Emma D’Aquino racconta l’ Italia con professionalità

di Omar Gelsomino,   foto di Iwan Palombi

Per anni è stato il volto femminile nella conduzione del Tg1 nelle sue principali edizioni. Emma D’Aquino, catanese di nascita ma ormai romana d’adozione, dopo una lunga gavetta ha coronato il suo sogno diventando un’apprezzata giornalista professionista. Dagli esordi nelle Tv locali siciliane sino ad approdare prima in Mediaset e poi in Rai, passando dal Tg2 al Tg1 raccontando anche da inviata le notizie di cronaca e di politica più importanti che hanno segnato il Paese e non solo. Per ben due volte è salita sul palco dell’Ariston, una volta con la direzione artistica di Claudio Baglioni nella veste di co-conduttrice e un’altra volta con Amadeus. Lei che con la sua particolare professionalità è entrata nelle case degli italiani è rimasta pur sempre umile. «Sono una persona entusiasta – si definisce Emma D’Aquino -. Cerco di migliorarmi sempre e sono sempre alla ricerca di una crescita non solo professionale, ma anche personale». Così quel sogno da bambina si è materializzato grazie alla passione e ai tanti sacrifici.

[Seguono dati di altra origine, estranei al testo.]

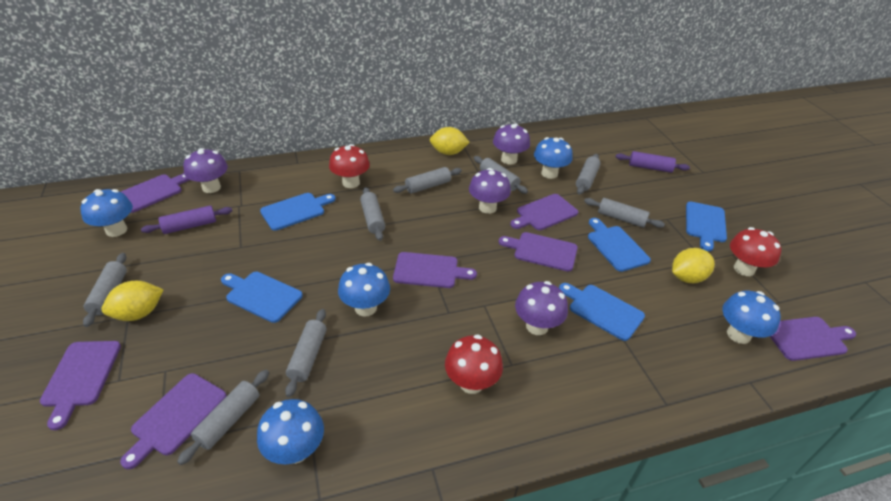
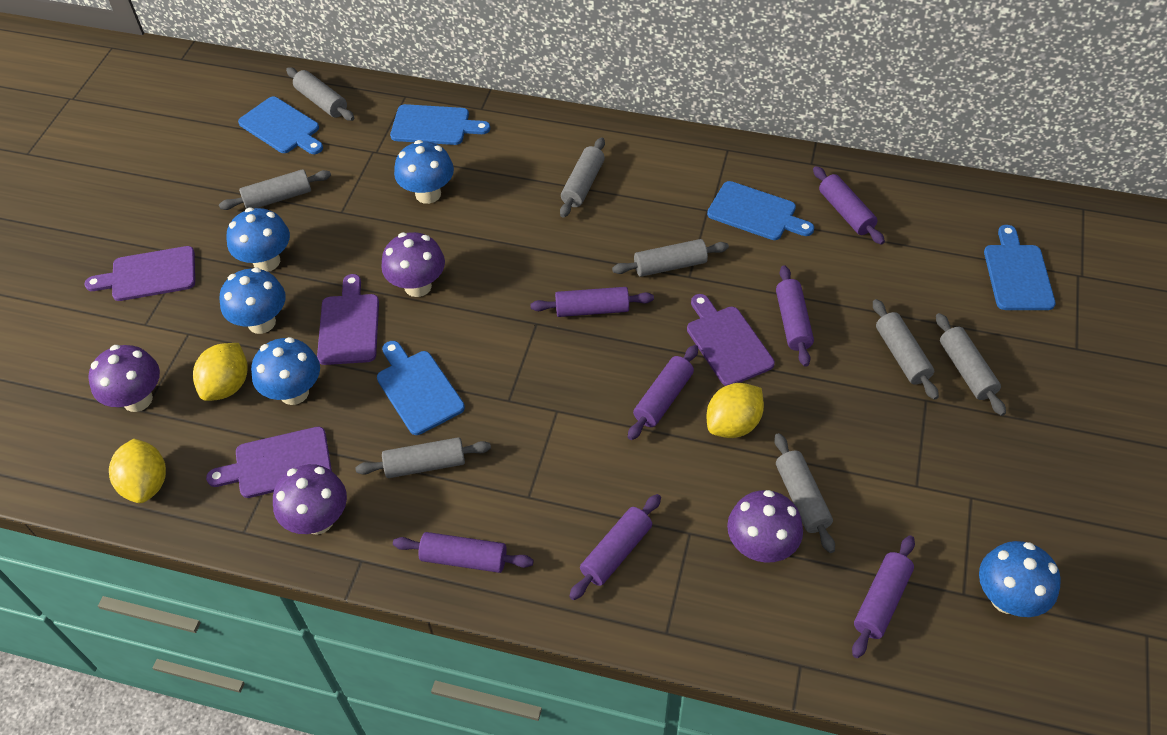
purple cutting board: 7 -> 4
purple rolling pin: 2 -> 7
red mushroom: 3 -> 0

«La passione per il giornalismo è nata ai tempi dell’Università e si è perfezionata durante la preparazione della mia tesi di laurea. Mi sono laureata con una tesi sull’omicidio mafioso. Il mio è stato un percorso molto faticoso, molta gavetta, appassionante e senza sconti, non ho mai cercato le strade alternative né le scorciatoie. Rifarei tutto esattamente nello stesso modo. Anche se è sempre difficile per le donne affermarsi in un mondo che resta maschilista. Grandi passi avanti sono stati fatti ma per le donne affermarsi e pretendere il proprio spazio è sempre estremamente difficile. A parità di competenze le donne devono ancora lottare per aver riconosciuto ciò che spetta loro di diritto».

Prima di diventare un’affermata conduttrice per molti anni è stata inviata «sul campo», narrando tantissime storie e fatti importanti, a volte anche tragici, che ancora gli spettatori ricordano. «Sono legata e ricordo quasi tutte le interviste che ho fatto sin dall’inizio. Quando qualcuno decide di regalarti i propri ricordi, a volte dolorosi, devi essergli grato, sempre. Per molto tempo ho seguito il terremoto dell’Aquila, una tragedia che ha provocato 307 morti, ho ascoltato i racconti delle persone conosciute, la sofferenza dei genitori che hanno perso i figli adolescenti, di gente che da un giorno all’altro si è trovata viva ma senza casa. Per me è stata una grande prova professionale e nello stesso tempo di crescita emotiva. Nonostante mi sia occupata di tanti fatti, il terremoto dell’Aquila è una delle cose che mi porto dentro».


Come tutti i giornalisti gode di un osservatorio particolare di come stia cambiando l’Italia e gli italiani, di come stia evolvendo la società con tutto ciò che ne deriva. «La pandemia con le tragedie e sofferenze anche economiche, che si è portata dietro ci ha stravolti in tutti i sensi. Io ho fiducia che possano essere fatte, intendo politicamente, le scelte più giuste per ridare fiducia alla gente che è quella che abbiamo perso. Fiducia soprattutto ai giovani che vedo e sento spesso demoralizzati. I giovani e le loro prospettive di diventare adulti, realizzati e felici, dovrebbero essere la priorità delle agende politiche a mio avviso».

Emma D’Aquino ha debuttato nella conduzione di “Ribelli”, raccontando le storie di quattro personaggi che coraggiosamente hanno affrontato ostacoli, rischi e sfide e poi di “Amore criminale”. «È un programma storico della Rai, un programma di servizio contro la violenza di genere. Poterlo condurre è un privilegio perché da sempre mi occupo di questi temi. Resta la tristezza e l’impotenza quando, conoscendo le storie da vicino e i fatti, sai che sarebbe bastata un’attenzione in più da parte delle istituzioni, una consapevolezza in più da parte della donna e forse non avremmo raccontato la tragedia».